I echo your heart and your prayers each and every night for my little one!! Hoping that the man that my E will one day ultimately entrust her heart to will have a praying mama like you...which, speaking of that...3 1/2 years really isn't all that far apart...we could certainly work something out... :)

HW said...

In our experience, this has been more of a challenge as we raise our daughter - guarding her heart against abandonment and disappointment - because girls seem to get it from both sides. They get it from their "friends" who are girls and they get it from young love as they start becoming interested in boys.
Many times my daughter's heart has been broken by other girls and many times I have encouraged her to forgive and simply look at the other girl and love her. It is so much easier to put a band-aid on a skinned knee than to hold your daughter while her heart is breaking.

With boys, in our experience, it has been lots of reminders that this is somebody's sister, somebody'sdaughter, SOMEBODY'S precious creation. When all the other boys are popping bra straps and being crude he, as a young Christian male, is supposed to be different. He is supposed imagine the tears that will be shed when these girls get home to their mothers.
Please keep encouraging your sons as well as your daughter. I fear it is rare in our society to challenge our sons to remain pure of heart, body, and spirit.
Great post.

S said...

I was taught to pray in advance of the attack...and you know when you try to raise your kids in a Godly way, Satan will attack them. I think it's wise to pray for their future, in all ways. I do the same for G. I'm already praying for a Godly wife and children for him. Also for generational curses to cease before they touch his life.

Thanks again for the posts...you'll never know how much they mean to me!

annaelyse said...

one thing a girl i meet with (she's my age (28) but married and with a 2 year old daughter) told me is the best way to guard my heart is to control my daydreams. if that wasn't absolutely right on! I have always hated the term "guard your heart" because it was translated to me as to mean "don't hang out with boys, don't even think for one second they could be into you until they tell you they are, etc" all good things, but damaging to a girls heart as well. so as I've started guarding my daydreams its been SO much easier to not throw my heart to those not meant to care for it.

Alicia said...

I, too, already think about these things, and my daughter is only 17 months old. I think my focus has changed from wanting to spare her the hurt I felt to wanting to give her a solid foundation first. I didn't have that, and I know I would have been spared the hurt if I had. I also see how the Lord worked through my dispair and how that pain shaped the woman I am today. It's so hard because I want to prevent all hurt and suffering in my daughter, and yet I know it is impossible. And it even might be necessary for her.

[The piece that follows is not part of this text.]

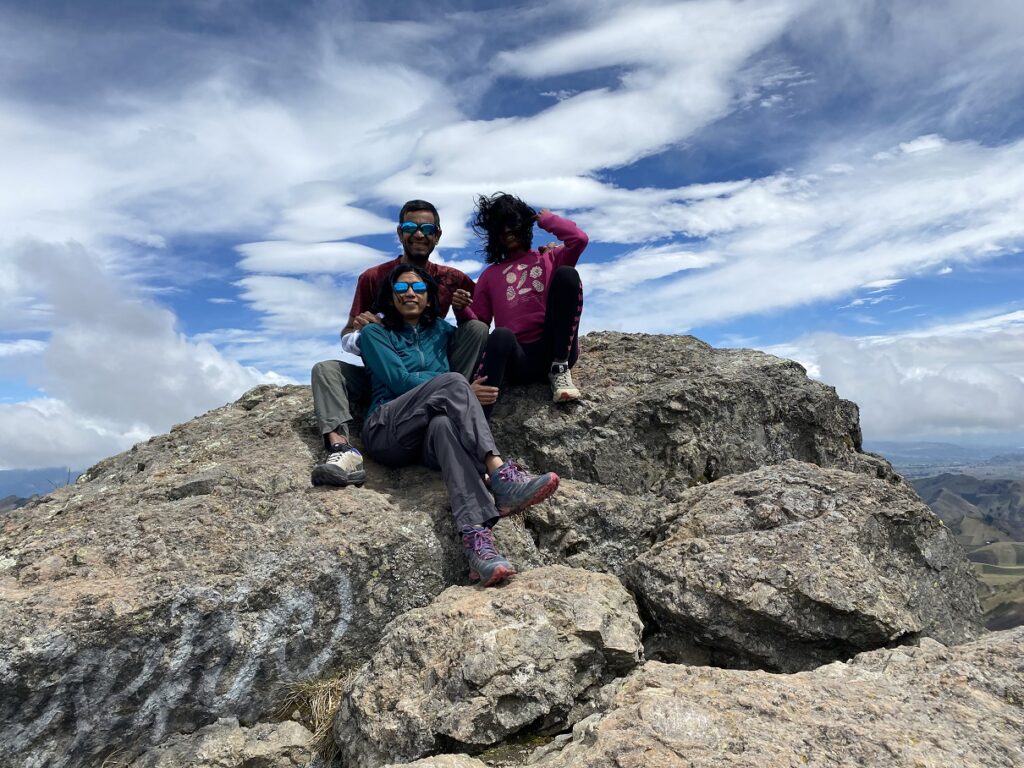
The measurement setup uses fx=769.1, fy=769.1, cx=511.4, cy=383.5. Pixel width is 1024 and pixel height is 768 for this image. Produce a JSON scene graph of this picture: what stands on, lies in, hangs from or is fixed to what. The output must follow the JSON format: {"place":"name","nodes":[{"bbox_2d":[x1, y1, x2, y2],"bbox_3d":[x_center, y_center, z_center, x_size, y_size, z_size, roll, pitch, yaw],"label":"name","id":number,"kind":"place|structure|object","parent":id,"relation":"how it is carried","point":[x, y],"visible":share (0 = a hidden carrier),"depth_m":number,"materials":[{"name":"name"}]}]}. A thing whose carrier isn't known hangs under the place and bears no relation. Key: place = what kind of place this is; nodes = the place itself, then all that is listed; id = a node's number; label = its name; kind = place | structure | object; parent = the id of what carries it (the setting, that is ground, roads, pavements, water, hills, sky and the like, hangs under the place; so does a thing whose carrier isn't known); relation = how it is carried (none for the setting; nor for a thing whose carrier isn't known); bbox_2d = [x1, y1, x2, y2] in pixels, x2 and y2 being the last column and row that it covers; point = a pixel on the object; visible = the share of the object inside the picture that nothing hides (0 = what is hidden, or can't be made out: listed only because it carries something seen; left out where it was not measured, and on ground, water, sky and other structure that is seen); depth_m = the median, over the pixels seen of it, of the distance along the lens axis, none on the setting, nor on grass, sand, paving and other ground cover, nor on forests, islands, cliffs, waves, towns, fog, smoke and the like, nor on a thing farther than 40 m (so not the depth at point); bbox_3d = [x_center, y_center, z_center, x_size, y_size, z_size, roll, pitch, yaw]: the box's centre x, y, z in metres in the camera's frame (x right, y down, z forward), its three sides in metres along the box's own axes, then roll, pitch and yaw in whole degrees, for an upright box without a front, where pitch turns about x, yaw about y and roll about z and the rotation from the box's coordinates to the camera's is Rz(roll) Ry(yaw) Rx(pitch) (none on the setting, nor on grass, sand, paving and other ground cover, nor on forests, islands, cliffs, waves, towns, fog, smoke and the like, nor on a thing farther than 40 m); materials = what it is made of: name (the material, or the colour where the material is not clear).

As for boys, we don't have any boys yet (I'm pregnant now, so maybe soon), but my husband heard the greatest message that will stick with me always. He got his Masters from Dallas Theological Seminary. One of his professors advised fathers of boys to teach them to treat their girlfriends like they want their future wives to be treated. They are to respect her as the future wife to someone down the road. That was so powerful to both of us and will definitely be passed down to our sons (if we're ever blessed with boys).

Katy said...

It's so true, the foundations starts now. They have to learn to respect the ladies in their life now, sister & mom, so it will be a habit later in life. They don't just wake up at 16 and realize they need to respect a lady!

I work at lunch time at my kids school. You can see the children that aren't taught manners & you can see the kids that are taught manners.

It starts at home and it starts when they are tiny!

Arlene G said...

As a veteran mom...If I have one regret about my younger years is that I did not pray enough for my children and their futures. So keep Praying!